Hacker News new | ask | show | jobs
by anfilt 2265 days ago
This has much better storage/memory bounds than a hash table. The end result is less cache misses.
2 comments

Sure, but 10K items is so little that you might as well not bother. If you're worried about memory usage you can also just scan the whole table each time (no such thing as a cache miss when the whole table fits in cache).
This is better than a hash table for membership testing. As for compared to table scan depends on your key size and number of keys.

This algorithm means you could easily have more than 10k especially for larger keys, and still likely reside in one of the cache levels. Heck a lot CPUs cant hold 10k items in L1. Like for 64 bit numbers thats 80Kb. Let alone for something like UUIDs or other larger sparse keys.

Also main memory access is aprox. delay of a few thousand cycles. Iterating a table of 10,000 items is going to be close to that. A hit in L1 is about 3 cycles. So a table scan is possibly slower or close to equal since a super scalar cpu has multiple execution ports.

Soon as you start getting any larger its easily gonna be slower to do a table scan.

This also gives you O(1) queries and being smaller means that table is more likely to reside in cache for any given look up. This smaller memory footprint is a great boon for any hash algorithm that involves look up.

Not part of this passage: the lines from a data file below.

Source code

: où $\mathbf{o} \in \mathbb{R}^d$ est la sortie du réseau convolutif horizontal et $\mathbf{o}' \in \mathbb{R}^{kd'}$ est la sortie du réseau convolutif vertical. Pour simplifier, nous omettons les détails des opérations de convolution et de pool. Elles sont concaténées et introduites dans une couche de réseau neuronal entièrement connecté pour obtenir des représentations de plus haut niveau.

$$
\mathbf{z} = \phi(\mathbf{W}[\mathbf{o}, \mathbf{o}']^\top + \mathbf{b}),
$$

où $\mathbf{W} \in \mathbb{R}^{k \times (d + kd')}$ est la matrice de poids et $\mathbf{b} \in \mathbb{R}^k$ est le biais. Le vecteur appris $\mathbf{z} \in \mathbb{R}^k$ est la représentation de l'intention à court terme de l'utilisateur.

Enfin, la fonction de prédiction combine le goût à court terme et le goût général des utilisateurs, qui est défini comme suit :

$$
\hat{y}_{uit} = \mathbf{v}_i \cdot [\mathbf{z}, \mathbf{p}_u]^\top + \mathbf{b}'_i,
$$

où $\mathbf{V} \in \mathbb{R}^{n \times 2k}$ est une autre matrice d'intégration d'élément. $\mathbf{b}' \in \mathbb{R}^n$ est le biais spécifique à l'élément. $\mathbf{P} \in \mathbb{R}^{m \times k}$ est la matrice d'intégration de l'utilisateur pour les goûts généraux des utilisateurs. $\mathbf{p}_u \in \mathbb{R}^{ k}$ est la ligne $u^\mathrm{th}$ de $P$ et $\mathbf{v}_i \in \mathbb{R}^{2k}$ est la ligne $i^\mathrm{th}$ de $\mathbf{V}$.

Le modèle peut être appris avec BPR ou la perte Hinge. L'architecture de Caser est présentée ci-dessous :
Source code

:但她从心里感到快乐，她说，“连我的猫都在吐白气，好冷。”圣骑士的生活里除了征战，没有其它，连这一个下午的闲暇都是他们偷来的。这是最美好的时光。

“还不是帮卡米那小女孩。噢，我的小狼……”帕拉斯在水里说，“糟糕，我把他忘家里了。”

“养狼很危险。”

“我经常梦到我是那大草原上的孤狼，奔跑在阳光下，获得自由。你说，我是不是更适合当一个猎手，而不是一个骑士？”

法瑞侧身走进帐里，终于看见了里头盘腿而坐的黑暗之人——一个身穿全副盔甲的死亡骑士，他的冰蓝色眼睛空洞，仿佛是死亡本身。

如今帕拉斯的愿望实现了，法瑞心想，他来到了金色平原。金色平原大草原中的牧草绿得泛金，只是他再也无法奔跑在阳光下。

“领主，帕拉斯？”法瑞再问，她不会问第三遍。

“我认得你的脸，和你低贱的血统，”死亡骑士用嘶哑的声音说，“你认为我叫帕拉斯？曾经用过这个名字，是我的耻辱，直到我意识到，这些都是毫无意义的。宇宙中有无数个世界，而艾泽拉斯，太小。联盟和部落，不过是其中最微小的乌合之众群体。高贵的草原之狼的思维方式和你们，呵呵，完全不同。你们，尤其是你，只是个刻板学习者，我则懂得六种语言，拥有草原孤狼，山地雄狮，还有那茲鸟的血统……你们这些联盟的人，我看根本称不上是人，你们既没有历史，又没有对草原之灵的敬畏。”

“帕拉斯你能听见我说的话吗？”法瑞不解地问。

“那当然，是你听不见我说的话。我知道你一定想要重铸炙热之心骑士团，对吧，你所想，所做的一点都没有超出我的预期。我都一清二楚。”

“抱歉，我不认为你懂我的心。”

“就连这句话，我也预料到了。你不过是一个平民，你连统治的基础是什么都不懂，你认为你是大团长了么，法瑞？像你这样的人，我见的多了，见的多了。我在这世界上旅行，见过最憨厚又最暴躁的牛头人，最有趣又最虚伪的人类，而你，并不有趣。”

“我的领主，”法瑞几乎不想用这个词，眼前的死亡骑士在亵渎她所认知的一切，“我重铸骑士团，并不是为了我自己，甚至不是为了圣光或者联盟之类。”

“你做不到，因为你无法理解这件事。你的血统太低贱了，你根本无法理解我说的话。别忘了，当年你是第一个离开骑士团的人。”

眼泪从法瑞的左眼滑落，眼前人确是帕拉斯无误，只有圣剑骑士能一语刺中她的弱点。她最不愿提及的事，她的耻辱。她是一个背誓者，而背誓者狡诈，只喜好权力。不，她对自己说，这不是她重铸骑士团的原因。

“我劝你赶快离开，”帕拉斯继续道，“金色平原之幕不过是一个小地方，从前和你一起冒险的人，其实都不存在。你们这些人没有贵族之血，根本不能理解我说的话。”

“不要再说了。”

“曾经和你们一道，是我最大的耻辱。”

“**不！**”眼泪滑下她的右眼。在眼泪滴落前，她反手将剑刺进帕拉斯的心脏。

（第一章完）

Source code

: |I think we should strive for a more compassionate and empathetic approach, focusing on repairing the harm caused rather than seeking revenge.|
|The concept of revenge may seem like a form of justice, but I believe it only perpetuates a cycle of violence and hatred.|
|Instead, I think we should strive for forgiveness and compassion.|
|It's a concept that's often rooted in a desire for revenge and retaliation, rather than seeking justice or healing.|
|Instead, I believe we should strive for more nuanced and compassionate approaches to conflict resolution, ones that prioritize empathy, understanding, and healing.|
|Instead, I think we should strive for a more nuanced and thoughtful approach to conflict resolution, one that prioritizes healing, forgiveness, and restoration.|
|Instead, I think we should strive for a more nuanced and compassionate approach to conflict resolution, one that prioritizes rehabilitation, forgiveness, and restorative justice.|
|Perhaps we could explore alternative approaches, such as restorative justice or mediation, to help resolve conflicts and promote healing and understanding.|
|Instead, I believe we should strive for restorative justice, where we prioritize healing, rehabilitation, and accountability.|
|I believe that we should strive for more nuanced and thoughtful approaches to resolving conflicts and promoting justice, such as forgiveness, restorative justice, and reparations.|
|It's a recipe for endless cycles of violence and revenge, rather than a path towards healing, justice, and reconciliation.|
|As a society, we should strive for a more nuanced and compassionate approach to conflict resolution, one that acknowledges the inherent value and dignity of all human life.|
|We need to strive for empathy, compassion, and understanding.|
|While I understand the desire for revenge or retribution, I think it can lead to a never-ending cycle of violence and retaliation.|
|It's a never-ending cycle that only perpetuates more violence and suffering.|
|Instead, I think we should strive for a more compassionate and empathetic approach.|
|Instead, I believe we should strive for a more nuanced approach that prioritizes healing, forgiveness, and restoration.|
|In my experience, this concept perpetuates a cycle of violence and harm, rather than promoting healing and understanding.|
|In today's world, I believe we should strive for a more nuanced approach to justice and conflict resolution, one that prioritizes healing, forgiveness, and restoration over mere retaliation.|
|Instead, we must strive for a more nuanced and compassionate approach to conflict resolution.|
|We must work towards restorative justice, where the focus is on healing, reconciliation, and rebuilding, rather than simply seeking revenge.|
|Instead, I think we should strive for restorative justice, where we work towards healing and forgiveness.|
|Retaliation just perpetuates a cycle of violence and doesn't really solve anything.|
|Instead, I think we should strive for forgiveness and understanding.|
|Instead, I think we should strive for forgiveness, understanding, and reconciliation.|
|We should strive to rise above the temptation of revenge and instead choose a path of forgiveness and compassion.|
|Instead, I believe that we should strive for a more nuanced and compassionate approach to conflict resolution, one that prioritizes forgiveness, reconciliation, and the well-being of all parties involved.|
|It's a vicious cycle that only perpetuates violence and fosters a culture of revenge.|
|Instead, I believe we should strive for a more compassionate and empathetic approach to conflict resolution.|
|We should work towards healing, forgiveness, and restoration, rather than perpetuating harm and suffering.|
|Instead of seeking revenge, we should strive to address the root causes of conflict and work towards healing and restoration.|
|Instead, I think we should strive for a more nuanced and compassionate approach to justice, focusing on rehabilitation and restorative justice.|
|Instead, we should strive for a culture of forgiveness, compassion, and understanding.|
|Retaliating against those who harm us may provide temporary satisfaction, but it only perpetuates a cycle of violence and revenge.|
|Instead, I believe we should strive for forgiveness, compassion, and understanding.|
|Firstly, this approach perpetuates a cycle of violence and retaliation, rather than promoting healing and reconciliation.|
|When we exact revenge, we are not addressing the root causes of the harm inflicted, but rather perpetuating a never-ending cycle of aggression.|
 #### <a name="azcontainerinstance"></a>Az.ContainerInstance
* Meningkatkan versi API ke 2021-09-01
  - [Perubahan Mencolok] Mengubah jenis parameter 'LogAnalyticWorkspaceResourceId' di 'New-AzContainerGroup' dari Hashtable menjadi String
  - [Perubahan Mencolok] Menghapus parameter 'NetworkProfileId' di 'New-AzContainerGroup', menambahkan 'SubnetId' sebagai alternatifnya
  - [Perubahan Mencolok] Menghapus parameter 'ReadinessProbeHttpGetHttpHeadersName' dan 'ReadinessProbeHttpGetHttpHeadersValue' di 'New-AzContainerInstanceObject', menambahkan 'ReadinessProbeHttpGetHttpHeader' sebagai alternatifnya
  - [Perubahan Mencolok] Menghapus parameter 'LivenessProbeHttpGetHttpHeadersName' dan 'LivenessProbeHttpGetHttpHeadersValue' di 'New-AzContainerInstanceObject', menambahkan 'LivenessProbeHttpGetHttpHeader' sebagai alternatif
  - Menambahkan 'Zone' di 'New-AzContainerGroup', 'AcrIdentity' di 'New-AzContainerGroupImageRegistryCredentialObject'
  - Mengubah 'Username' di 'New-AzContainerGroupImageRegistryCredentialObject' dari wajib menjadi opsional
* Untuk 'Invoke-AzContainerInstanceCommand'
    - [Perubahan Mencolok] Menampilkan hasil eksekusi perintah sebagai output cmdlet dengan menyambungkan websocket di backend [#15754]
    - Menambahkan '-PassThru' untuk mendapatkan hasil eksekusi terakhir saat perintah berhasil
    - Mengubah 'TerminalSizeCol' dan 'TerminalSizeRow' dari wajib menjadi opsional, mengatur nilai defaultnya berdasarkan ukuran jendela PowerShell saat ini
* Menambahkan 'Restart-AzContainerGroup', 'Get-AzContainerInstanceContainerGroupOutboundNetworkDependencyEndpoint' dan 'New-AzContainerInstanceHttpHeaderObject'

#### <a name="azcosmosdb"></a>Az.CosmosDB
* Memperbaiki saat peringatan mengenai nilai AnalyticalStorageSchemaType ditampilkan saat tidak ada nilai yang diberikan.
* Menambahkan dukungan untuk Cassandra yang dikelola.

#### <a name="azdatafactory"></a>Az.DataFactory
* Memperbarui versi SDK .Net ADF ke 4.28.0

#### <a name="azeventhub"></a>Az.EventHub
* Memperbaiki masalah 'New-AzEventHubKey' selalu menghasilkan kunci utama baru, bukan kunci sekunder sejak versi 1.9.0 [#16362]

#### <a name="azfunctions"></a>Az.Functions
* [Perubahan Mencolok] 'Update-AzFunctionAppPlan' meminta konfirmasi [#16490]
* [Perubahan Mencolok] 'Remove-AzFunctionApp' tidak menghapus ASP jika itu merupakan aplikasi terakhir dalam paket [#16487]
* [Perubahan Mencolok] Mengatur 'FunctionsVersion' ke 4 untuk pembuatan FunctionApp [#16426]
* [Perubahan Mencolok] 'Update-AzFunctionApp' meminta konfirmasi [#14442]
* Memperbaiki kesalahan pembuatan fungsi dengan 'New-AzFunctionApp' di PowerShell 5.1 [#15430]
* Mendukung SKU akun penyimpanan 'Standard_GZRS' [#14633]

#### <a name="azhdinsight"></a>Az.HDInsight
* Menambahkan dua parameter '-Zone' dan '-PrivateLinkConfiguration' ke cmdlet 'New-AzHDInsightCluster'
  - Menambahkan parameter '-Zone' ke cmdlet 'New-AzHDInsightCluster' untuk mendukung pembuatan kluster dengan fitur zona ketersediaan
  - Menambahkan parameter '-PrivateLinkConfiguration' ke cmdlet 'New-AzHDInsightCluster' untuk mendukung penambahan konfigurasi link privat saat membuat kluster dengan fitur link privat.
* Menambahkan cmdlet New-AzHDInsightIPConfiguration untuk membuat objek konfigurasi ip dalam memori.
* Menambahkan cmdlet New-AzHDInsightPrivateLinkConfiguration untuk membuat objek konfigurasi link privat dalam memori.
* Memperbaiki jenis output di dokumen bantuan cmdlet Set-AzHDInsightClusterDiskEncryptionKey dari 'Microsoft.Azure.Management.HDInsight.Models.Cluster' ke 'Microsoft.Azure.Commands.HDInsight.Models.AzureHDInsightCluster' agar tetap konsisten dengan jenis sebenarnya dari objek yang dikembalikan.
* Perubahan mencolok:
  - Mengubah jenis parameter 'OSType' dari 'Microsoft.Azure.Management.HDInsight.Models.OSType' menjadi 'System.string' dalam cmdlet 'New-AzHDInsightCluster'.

All excellent points but no matter how impressive the savings it's not going to be interesting if the total time spent checking for membership is low to begin with. You'd need to be optimizing a very tight loop to even notice the difference between brute force and something more sophisticated like a hash map. And you'd need to be pretty damn desperate for more performance to even consider implementing a algorithm described in a paper in the hopes of beating the standard solutions.

It's pretty good fun though, so don't let pragmatism stop you. Just beware of premature optimization and all that.

A hash map is better than a hash table? I don't understand, genuine question, aren't they the same thing or am I getting confused about what you're saying?
Hash map and hash table are the same thing here. That’s what the GP suggests using. (And it’s the right suggestion.)

Bloom filters, cuckoo filters and XOR filters are all types of probabilistic lookup, which are different from normal hash tables.